Excerpted text:
Sounds to me like you have incorrect or faulty RAM DIMMs installed in your PC. Try removing or reseating one or more of them and let us know what happens.
You can do the below too
Firstly check to see the motherboard if power by looking for LEDs on the board, they should be on if the PC is plugged into power, even if the PC is not actually running. If no LEDs show when the PC is plugged into power and turned on at the wall on PSU, chances are the motherboard is dead.
1 - Check to see if the switch on the back of the power supply is switched OFF. If it is, turn it ON, hey presto, PC works! (this nearly ALWAYS gets me!!)
2 - Check to see if you have accidentally dislodged or forgotten to plug in your power switch wires into the motherboard! It's the simple things to look for first!
3 - Failing that, check to make sure everything is plugged in. Check 24-pin motherboard power and 4-pin/8-pin (depending on PSU and motherboard) CPU power connector especially. Also check 6-pin PCI express on graphics card if there is one
4 - If there is a floppy drive, remove it or unplug it.
5 - Start removing or reseating any extra PCI expansion cards such as modems, additional USB card, sound cards etc etc. Remove one by one and test to see if the PC will boot after you have removed. Eg - remove sound card, see if the PC boots, if it doesn't, remove modem, see if the PC boot etc etc.
6 - Start reseating or removing RAM sticks or try RAM in different combinations/bays. I recommend doing this first for your machine.
7 - Remove or reseat any dedicated graphics cards and see if the PC will boot using the onboard video if the motherboard and CPU support it. If not, remove the graphics card, install it temporarily in a known working PC, and see if the PC boots with it installed. If it doesn't boot with the card installed, there's your problem.
8 - Remove the CMOS battery and reinstall it a minute or two after you have removed it
9 - Try another known working power supply or remove the power supply installed in your system and try it in another known working system and see if you get the same problem.
You must make sure you ground yourself before doing any of this stuff. Plug the PC into power, make sure the power is turned on at the wall, touch a part of the case that is bare metal (a screw usually works) and then you are done. Try not to move around too much as you will build up charge again. To ground yourself again, just touch the same screw or bare metal part of the chassis you touched before.

To do: Restate the PC troubleshooting steps between "7 - Remove or" and "there's your problem.", inclusive, renaming "onboard video" to "integrated graphics".

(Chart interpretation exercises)

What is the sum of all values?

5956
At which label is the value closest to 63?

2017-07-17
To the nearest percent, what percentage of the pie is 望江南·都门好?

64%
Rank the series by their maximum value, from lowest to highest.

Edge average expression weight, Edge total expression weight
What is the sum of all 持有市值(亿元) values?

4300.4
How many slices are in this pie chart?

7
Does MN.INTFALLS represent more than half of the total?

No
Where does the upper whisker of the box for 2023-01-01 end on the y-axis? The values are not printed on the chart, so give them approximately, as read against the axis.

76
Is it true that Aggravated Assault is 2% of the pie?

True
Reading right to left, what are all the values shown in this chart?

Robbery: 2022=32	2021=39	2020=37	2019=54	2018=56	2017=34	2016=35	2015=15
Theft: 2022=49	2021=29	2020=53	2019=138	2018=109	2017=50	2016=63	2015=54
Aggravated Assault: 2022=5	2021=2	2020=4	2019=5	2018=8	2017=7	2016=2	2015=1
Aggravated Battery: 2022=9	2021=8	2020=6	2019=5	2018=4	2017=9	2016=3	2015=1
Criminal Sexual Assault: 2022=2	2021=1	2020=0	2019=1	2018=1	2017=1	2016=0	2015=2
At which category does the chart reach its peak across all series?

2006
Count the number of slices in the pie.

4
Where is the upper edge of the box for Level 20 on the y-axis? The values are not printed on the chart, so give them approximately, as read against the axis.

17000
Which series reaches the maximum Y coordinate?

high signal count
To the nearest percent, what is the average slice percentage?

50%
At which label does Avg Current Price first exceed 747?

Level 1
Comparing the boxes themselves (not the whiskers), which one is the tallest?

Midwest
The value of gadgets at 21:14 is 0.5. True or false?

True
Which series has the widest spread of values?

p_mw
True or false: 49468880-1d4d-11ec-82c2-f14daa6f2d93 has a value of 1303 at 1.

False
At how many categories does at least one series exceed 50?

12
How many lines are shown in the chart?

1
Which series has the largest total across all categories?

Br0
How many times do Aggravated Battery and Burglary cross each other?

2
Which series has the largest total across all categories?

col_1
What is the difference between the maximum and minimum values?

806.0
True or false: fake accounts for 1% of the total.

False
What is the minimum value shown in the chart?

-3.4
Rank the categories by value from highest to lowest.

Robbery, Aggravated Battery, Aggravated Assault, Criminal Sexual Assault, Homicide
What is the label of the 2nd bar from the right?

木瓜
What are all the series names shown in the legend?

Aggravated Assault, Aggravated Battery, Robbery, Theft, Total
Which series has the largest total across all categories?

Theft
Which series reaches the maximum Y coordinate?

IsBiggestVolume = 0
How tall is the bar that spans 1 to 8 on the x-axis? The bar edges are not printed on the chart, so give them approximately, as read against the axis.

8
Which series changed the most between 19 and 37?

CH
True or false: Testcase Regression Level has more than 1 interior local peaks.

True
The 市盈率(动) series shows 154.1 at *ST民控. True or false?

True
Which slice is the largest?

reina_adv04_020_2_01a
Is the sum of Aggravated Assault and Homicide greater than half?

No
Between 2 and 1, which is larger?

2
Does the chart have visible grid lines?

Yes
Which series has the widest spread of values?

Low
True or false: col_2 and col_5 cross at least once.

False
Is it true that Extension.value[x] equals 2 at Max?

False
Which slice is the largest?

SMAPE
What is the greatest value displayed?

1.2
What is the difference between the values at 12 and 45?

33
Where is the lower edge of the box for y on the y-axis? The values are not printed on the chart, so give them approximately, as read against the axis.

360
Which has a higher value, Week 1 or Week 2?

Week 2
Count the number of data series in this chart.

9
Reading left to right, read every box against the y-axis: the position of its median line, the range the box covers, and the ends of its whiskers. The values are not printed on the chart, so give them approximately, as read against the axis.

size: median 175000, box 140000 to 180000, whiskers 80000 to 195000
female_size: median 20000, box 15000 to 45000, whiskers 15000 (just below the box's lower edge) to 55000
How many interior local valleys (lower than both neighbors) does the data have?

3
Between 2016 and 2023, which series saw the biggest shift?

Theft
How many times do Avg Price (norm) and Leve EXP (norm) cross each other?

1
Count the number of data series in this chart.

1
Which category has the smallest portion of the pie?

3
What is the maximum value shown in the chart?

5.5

Your solution:
7 - Remove or reseat any dedicated graphics cards and see if the PC will boot using the integrated graphics if the motherboard and CPU support it. If not, remove the graphics card, install it temporarily in a known working PC, and see if the PC boots with it installed. If it doesn't boot with the card installed, there's your problem.